The interview circuit has taken a toll on both of them. "It's burdensome," sharing his emotions so publicly, he said. "It's difficult."

He has started to receive hate email, some of it from people who have read false news stories about his background.

"One of the emails asked me to go somewhere else, 'Leave this country,' and all that. I have not been out of the U.S. for the past 25 years. This is my country too! I have nowhere else to go," he said.

After speaking at the convention on Thursday, Khan appeared on MSNBC on Friday, ABC on Saturday, CNN and NBC on Sunday, and so on.

His other stops included PBS and Al Jazeera.

Khan said -- and several television bookers confirmed -- that he has been juggling all of the interview requests by himself. In retrospect, he said, maybe he should have sought a public relations person for help. (Several P.R. firms specialize in the kind of interview gauntlet that Khan went on.)

"I was thinking, you know, it would be wonderful to be on one program, and then go home.
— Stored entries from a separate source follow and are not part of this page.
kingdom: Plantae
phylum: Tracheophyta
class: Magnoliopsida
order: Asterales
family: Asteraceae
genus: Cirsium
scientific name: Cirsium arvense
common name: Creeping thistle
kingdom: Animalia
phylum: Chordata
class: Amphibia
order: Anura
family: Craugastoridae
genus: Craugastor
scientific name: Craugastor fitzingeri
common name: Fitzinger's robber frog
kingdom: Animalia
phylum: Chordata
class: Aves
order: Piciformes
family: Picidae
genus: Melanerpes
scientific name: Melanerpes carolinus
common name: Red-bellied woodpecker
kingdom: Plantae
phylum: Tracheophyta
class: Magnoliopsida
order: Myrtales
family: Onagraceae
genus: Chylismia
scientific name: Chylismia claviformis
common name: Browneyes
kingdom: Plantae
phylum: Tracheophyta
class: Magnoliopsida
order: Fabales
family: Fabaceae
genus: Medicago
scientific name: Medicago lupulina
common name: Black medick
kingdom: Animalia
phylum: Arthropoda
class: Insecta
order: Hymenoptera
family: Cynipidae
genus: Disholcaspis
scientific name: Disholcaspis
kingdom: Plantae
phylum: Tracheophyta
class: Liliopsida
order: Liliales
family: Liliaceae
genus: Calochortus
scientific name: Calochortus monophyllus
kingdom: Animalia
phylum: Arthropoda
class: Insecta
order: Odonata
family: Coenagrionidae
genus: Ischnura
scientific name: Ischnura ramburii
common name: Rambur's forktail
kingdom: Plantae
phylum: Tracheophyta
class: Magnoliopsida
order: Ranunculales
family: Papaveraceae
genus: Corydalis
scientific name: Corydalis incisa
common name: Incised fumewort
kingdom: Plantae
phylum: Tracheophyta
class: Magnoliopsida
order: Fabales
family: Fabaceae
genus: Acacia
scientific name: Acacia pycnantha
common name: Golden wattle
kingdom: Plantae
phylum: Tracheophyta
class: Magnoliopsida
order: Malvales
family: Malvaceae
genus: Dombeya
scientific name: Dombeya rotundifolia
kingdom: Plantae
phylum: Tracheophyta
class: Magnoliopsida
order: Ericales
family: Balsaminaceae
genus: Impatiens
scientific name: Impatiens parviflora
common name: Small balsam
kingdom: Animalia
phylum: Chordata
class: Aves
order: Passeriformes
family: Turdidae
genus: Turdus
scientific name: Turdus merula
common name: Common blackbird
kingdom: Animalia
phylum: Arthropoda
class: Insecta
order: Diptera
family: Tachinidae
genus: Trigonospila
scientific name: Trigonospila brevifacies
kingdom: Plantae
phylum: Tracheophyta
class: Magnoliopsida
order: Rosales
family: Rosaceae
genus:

But then there was another one, then another one, then another one," he said.

Some prominent conservatives, including Bill O'Reilly, have claimed that Hillary Clinton campaign aides were responsible for his sudden fame. "He was obviously hired by the Clinton campaign," O'Reilly said Tuesday, calling it "orchestrated."

Later in the evening, Khan denied that and accused O'Reilly of "mud-slinging."

"I have no formal association with the Clinton campaign," he said.

O'Reilly's network, Fox News, was noticeably absent from Khan's TV news blitz.

Khan said a producer for Megyn Kelly's 9 p.m. program did reach out, but he perceived one of the producer's follow-up messages to be "so abrupt and so impolite, I said, 'Look, I really am not interested.'"

Overall, Khan said, the five-day-long TV tour showed him that the media is "really the fourth pillar of democracy."

"I have seen it in action. I have seen its influence," he said. "I am now a firm believer that it is executive; legislature; judiciary; and media. The four pillars of democracy."

Khan said he will "continue to speak" between now and the election, but not with the same frequency.

"The role that I think I should play is to make sure that we register people to vote," he said. "I say this to both Republicans and Democrats: go and vote. I will keep speaking about that."